Reproduce the entries word for word, and omit any picture you find in them.

Saved data entries:
+ + +

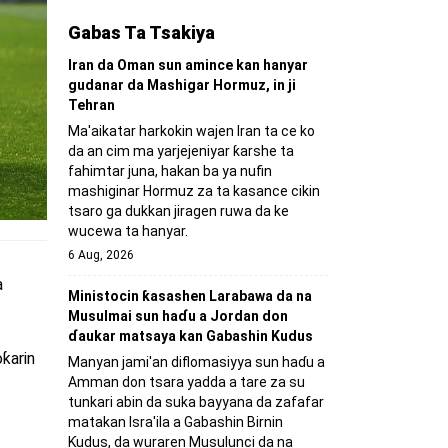
Gabas Ta Tsakiya
Iran da Oman sun amince kan hanyar
gudanar da Mashigar Hormuz, in ji
Tehran
Ma'aikatar harkokin wajen Iran ta ce ko
da an cim ma yarjejeniyar ƙarshe ta
fahimtar juna, hakan ba ya nufin
mashiginar Hormuz za ta kasance cikin
tsaro ga dukkan jiragen ruwa da ke
wucewa ta hanyar.
6 Aug, 2026
a
Ministocin ƙasashen Larabawa da na
Musulmai sun haɗu a Jordan don
ɗaukar matsaya kan Gabashin Kudus
ƙarin
Manyan jami'an diflomasiyya sun haɗu a
Amman don tsara yadda a tare za su
tunkari abin da suka bayyana da zafafar
matakan Isra'ila a Gabashin Birnin
Ƙudus, da wuraren Musulunci da na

+ + +

Expected answer:
Gabas Ta Tsakiya
Iran da Oman sun amince kan hanyar
gudanar da Mashigar Hormuz, in ji
Tehran
Ma'aikatar harkokin wajen Iran ta ce ko
da an cim ma yarjejeniyar ƙarshe ta
fahimtar juna, hakan ba ya nufin
mashiginar Hormuz za ta kasance cikin
tsaro ga dukkan jiragen ruwa da ke
wucewa ta hanyar.
6 Aug, 2026
a
Ministocin ƙasashen Larabawa da na
Musulmai sun haɗu a Jordan don
ɗaukar matsaya kan Gabashin Kudus
ƙarin
Manyan jami'an diflomasiyya sun haɗu a
Amman don tsara yadda a tare za su
tunkari abin da suka bayyana da zafafar
matakan Isra'ila a Gabashin Birnin
Ƙudus, da wuraren Musulunci da na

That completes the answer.